* [Required work]:
Look at the entries below and reproduce them exactly.

* [Exercise input]:
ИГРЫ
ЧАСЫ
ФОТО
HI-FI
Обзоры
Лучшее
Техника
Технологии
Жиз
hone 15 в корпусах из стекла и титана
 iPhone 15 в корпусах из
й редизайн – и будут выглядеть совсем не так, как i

* [Expected answer]:
ИГРЫ
ЧАСЫ
ФОТО
HI-FI
Обзоры
Лучшее
Техника
Технологии
Жиз
hone 15 в корпусах из стекла и титана
 iPhone 15 в корпусах из
й редизайн – и будут выглядеть совсем не так, как i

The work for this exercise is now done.